# color



## sethwas (Apr 30, 2002)

So,
This was mentioned in the member rides section. Basically people were calling out: white is best, no black is better, I like teal, etc. So heres where you can post your favorite factory color. I don't care much for which color as long as its clean and doesn't make you gag. Personally I like beemer blue (deeper than WRX or skyline blue) but that didn't come as an option. I have burgundy which I like. Its red, and then again it really isn't.
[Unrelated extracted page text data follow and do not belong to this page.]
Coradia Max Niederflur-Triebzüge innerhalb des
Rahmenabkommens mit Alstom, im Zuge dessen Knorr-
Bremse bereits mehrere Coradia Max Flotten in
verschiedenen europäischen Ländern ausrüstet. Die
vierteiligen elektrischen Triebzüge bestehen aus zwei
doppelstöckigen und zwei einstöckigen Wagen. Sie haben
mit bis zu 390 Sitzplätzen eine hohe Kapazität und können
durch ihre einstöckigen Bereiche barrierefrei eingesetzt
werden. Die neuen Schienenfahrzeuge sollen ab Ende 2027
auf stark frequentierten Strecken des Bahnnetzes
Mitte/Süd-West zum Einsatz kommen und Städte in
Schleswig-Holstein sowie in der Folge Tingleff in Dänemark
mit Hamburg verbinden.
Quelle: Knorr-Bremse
It doesn't have the 'economy car' look (rent-a-car maybe, but not 'economy car').
Still, comment away...

Seth

AG2 AZTEC RED
AL0 RUBY PEARL 
AR0 AUTUMN SUNBURST 
AT1 CINNAMON BRONZE 
AW4 NEW RED 
AX2 NEW RED 
AX5 NEW RED 
BN5 SILVER MINT 
BN6 STARFIRE BLUE PEARL 
BR1 ROYAL BLUE 
BR2 PACIFIC BLUE
BS8 DEEP CRYSTAL BLUE 
BT1 SLATE BLUE 
BX4 NEW BLUE 
BX5 JUST BLUE 
BX6 NEW BLUE 
BX7 ELECTRIC BLUE 
CV2 NEW BEIGE 
DS2 SIERRA PINE 
DW2 NEW GREEN 
ES4 GOLDSTONE 
ES5 TIMBER FROST 
FN4 VIVID TEAL 
KH3 SUPER BLACK
KK0 ANTHRACITE GRAY 
KN4 PLATINUM GOLD 
KV1 CHARCOAL MIST 
KV9 NEW SILVER 
LR0 MAGENTA 
QM1 CLOUD WHITE


----------



## Shawn (Sep 18, 2002)

I've always liked blue cars, thus i choose blue


----------



## panek69 (Jan 21, 2003)

I chosse blue because i have my car in a midnight blue! Peace


----------



## nissan 0wnz you (Nov 8, 2002)

Mine is Sierra Pine Green...  I absolutely LOVE IT... there aren't many green cars around here to begin with, but especially that shade of dark green... after I wash and wax my car it looks awesome in the sunlight!


----------



## sentravis (Jul 7, 2002)

i like my teal in the sunlight.. with a clear skies day.. it kinda has like a Blue tint to it.. but a pinch of green.. it looks real classy.. but then again.. ive always liked white but had two white ones allready.. so i was thinking of if i painted my sentra.. it would be black..because i love the stealth look.. and it would be sweet if i wanted heavy chrome rimes with a black car.. that would be pimp daddy cool ...Travis


----------



## sentravis (Jul 7, 2002)

then again.. i saw a wrx blue sentra.. and it was pretty kick ass as well.. so there aremany colors of the rainbow that look good for our car.. personally. i would love to see a sick yellow sentra lol.. Travis


----------